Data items
== Segment start ==
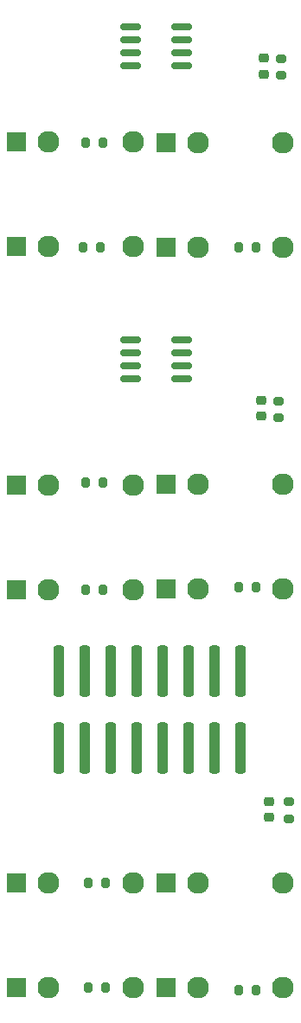
<source format=gbr>
%TF.GenerationSoftware,KiCad,Pcbnew,(7.0.0)*%
%TF.CreationDate,2023-03-06T17:55:23-08:00*%
%TF.ProjectId,my active mult,6d792061-6374-4697-9665-206d756c742e,rev?*%
%TF.SameCoordinates,Original*%
%TF.FileFunction,Soldermask,Top*%
%TF.FilePolarity,Negative*%
%FSLAX46Y46*%
G04 Gerber Fmt 4.6, Leading zero omitted, Abs format (unit mm)*
G04 Created by KiCad (PCBNEW (7.0.0)) date 2023-03-06 17:55:23*
%MOMM*%
%LPD*%
G01*
G04 APERTURE LIST*
G04 Aperture macros list*
%AMRoundRect*
0 Rectangle with rounded corners*
0 $1 Rounding radius*
0 $2 $3 $4 $5 $6 $7 $8 $9 X,Y pos of 4 corners*
0 Add a 4 corners polygon primitive as box body*
4,1,4,$2,$3,$4,$5,$6,$7,$8,$9,$2,$3,0*
0 Add four circle primitives for the rounded corners*
1,1,$1+$1,$2,$3*
1,1,$1+$1,$4,$5*
1,1,$1+$1,$6,$7*
1,1,$1+$1,$8,$9*
0 Add four rect primitives between the rounded corners*
20,1,$1+$1,$2,$3,$4,$5,0*
20,1,$1+$1,$4,$5,$6,$7,0*
20,1,$1+$1,$6,$7,$8,$9,0*
20,1,$1+$1,$8,$9,$2,$3,0*%
G04 Aperture macros list end*
%ADD10R,1.830000X1.930000*%
%ADD11C,2.130000*%
%ADD12RoundRect,0.255000X0.255000X-2.245000X0.255000X2.245000X-0.255000X2.245000X-0.255000X-2.245000X0*%
%ADD13RoundRect,0.150000X-0.825000X-0.150000X0.825000X-0.150000X0.825000X0.150000X-0.825000X0.150000X0*%
%ADD14RoundRect,0.200000X-0.200000X-0.275000X0.200000X-0.275000X0.200000X0.275000X-0.200000X0.275000X0*%
%ADD15RoundRect,0.200000X0.275000X-0.200000X0.275000X0.200000X-0.275000X0.200000X-0.275000X-0.200000X0*%
%ADD16RoundRect,0.218750X-0.256250X0.218750X-0.256250X-0.218750X0.256250X-0.218750X0.256250X0.218750X0*%
G04 APERTURE END LIST*
D10*
%TO.C,J3*%
X36719999Y-53999999D03*
D11*
X48120000Y-54000000D03*
X39820000Y-54000000D03*
%TD*%
D12*
%TO.C,J14*%
X26220000Y-103050000D03*
X28760000Y-103050000D03*
X31300000Y-103050000D03*
X33840000Y-103050000D03*
X36380000Y-103050000D03*
X38920000Y-103050000D03*
X41460000Y-103050000D03*
X44000000Y-103050000D03*
X26220000Y-95450000D03*
X28760000Y-95450000D03*
X31300000Y-95450000D03*
X33840000Y-95450000D03*
X36380000Y-95450000D03*
X38920000Y-95450000D03*
X41460000Y-95450000D03*
X44000000Y-95450000D03*
%TD*%
D13*
%TO.C,U2*%
X38225000Y-63095000D03*
X38225000Y-64365000D03*
X38225000Y-65635000D03*
X38225000Y-66905000D03*
X33275000Y-66905000D03*
X33275000Y-65635000D03*
X33275000Y-64365000D03*
X33275000Y-63095000D03*
%TD*%
%TO.C,U1*%
X38200000Y-32440000D03*
X38200000Y-33710000D03*
X38200000Y-34980000D03*
X38200000Y-36250000D03*
X33250000Y-36250000D03*
X33250000Y-34980000D03*
X33250000Y-33710000D03*
X33250000Y-32440000D03*
%TD*%
D14*
%TO.C,R12*%
X30750000Y-126500000D03*
X29100000Y-126500000D03*
%TD*%
%TO.C,R11*%
X30750000Y-116250000D03*
X29100000Y-116250000D03*
%TD*%
%TO.C,R10*%
X45500000Y-126750000D03*
X43850000Y-126750000D03*
%TD*%
D15*
%TO.C,R9*%
X48750000Y-108287500D03*
X48750000Y-109937500D03*
%TD*%
D14*
%TO.C,R8*%
X30500000Y-87500000D03*
X28850000Y-87500000D03*
%TD*%
%TO.C,R7*%
X30500000Y-77000000D03*
X28850000Y-77000000D03*
%TD*%
%TO.C,R6*%
X45500000Y-87250000D03*
X43850000Y-87250000D03*
%TD*%
D15*
%TO.C,R5*%
X47750000Y-69037500D03*
X47750000Y-70687500D03*
%TD*%
D14*
%TO.C,R4*%
X30250000Y-54000000D03*
X28600000Y-54000000D03*
%TD*%
%TO.C,R3*%
X30500000Y-43750000D03*
X28850000Y-43750000D03*
%TD*%
%TO.C,R2*%
X45500000Y-54000000D03*
X43850000Y-54000000D03*
%TD*%
D15*
%TO.C,R1*%
X48000000Y-35537500D03*
X48000000Y-37187500D03*
%TD*%
D11*
%TO.C,J13*%
X25200000Y-126500000D03*
X33500000Y-126500000D03*
D10*
X22099999Y-126499999D03*
%TD*%
D11*
%TO.C,J12*%
X25200000Y-116250000D03*
X33500000Y-116250000D03*
D10*
X22099999Y-116249999D03*
%TD*%
D11*
%TO.C,J11*%
X39820000Y-126500000D03*
X48120000Y-126500000D03*
D10*
X36719999Y-126499999D03*
%TD*%
D11*
%TO.C,J10*%
X39820000Y-116250000D03*
X48120000Y-116250000D03*
D10*
X36719999Y-116249999D03*
%TD*%
D11*
%TO.C,J9*%
X25200000Y-87500000D03*
X33500000Y-87500000D03*
D10*
X22099999Y-87499999D03*
%TD*%
D11*
%TO.C,J8*%
X25200000Y-77250000D03*
X33500000Y-77250000D03*
D10*
X22099999Y-77249999D03*
%TD*%
D11*
%TO.C,J7*%
X39830000Y-87450000D03*
X48130000Y-87450000D03*
D10*
X36729999Y-87449999D03*
%TD*%
D11*
%TO.C,J6*%
X39830000Y-77200000D03*
X48130000Y-77200000D03*
D10*
X36729999Y-77199999D03*
%TD*%
D11*
%TO.C,J5*%
X25170000Y-53950000D03*
X33470000Y-53950000D03*
D10*
X22069999Y-53949999D03*
%TD*%
D11*
%TO.C,J4*%
X25170000Y-43700000D03*
X33470000Y-43700000D03*
D10*
X22069999Y-43699999D03*
%TD*%
D11*
%TO.C,J2*%
X39820000Y-43750000D03*
X48120000Y-43750000D03*
D10*
X36719999Y-43749999D03*
%TD*%
D16*
%TO.C,D3*%
X46750000Y-109825000D03*
X46750000Y-108250000D03*
%TD*%
%TO.C,D2*%
X46000000Y-70537500D03*
X46000000Y-68962500D03*
%TD*%
%TO.C,D1*%
X46250000Y-37037500D03*
X46250000Y-35462500D03*
%TD*%
M02*

</source>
== Segment end ==
REQUEST
Output exactly the lines from the first line of the records through the line containing "0 $2 $3 $4 $5". Leave out every picture.

ANSWER SPACE
<source format=gbr>
%TF.GenerationSoftware,KiCad,Pcbnew,(7.0.0)*%
%TF.CreationDate,2023-03-06T17:55:23-08:00*%
%TF.ProjectId,my active mult,6d792061-6374-4697-9665-206d756c742e,rev?*%
%TF.SameCoordinates,Original*%
%TF.FileFunction,Soldermask,Top*%
%TF.FilePolarity,Negative*%
%FSLAX46Y46*%
G04 Gerber Fmt 4.6, Leading zero omitted, Abs format (unit mm)*
G04 Created by KiCad (PCBNEW (7.0.0)) date 2023-03-06 17:55:23*
%MOMM*%
%LPD*%
G01*
G04 APERTURE LIST*
G04 Aperture macros list*
%AMRoundRect*
0 Rectangle with rounded corners*
0 $1 Rounding radius*
0 $2 $3 $4 $5 $6 $7 $8 $9 X,Y pos of 4 corners*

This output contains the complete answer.